> _Activity_
Give back the records below verbatim, please, but without a single image.

> _Given records_
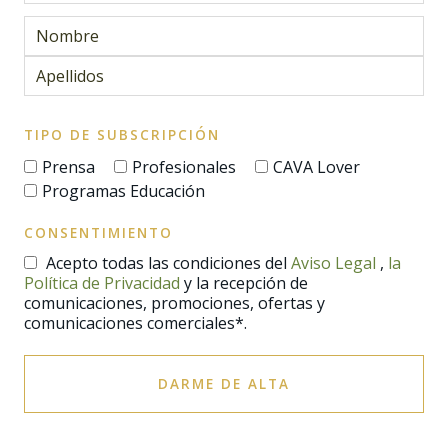
TIPO DE SUBSCRIPCIÓN
Prensa
Profesionales
CAVA Lover
Programas Educación
CONSENTIMIENTO
Acepto todas las condiciones del
Aviso Legal
,
la
Política de Privacidad
y la recepción de
comunicaciones, promociones, ofertas y
comunicaciones comerciales*.
DARME DE ALTA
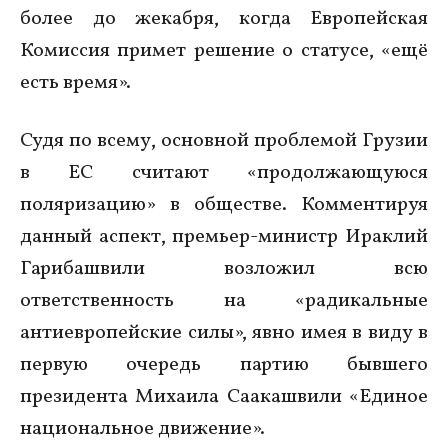
более до жекабря, когда Европейская
Комиссия примет решение о статусе, «ещё
есть время».
Судя по всему, основной проблемой Грузии
в ЕС считают «продолжающуюся
поляризацию» в обществе. Комментируя
данный аспект, премьер-министр Ираклий
Гарибашвили возложил всю
ответственность на «радикальные
антиевропейские силы», явно имея в виду в
первую очередь партию бывшего
президента Михаила Саакашвили «Единое
национальное движение».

> _Output below_
TIPO DE SUBSCRIPCIÓN
Prensa
Profesionales
CAVA Lover
Programas Educación
CONSENTIMIENTO
Acepto todas las condiciones del
Aviso Legal
,
la
Política de Privacidad
y la recepción de
comunicaciones, promociones, ofertas y
comunicaciones comerciales*.
DARME DE ALTA
более до жекабря, когда Европейская
Комиссия примет решение о статусе, «ещё
есть время».
Судя по всему, основной проблемой Грузии
в ЕС считают «продолжающуюся
поляризацию» в обществе. Комментируя
данный аспект, премьер-министр Ираклий
Гарибашвили возложил всю
ответственность на «радикальные
антиевропейские силы», явно имея в виду в
первую очередь партию бывшего
президента Михаила Саакашвили «Единое
национальное движение».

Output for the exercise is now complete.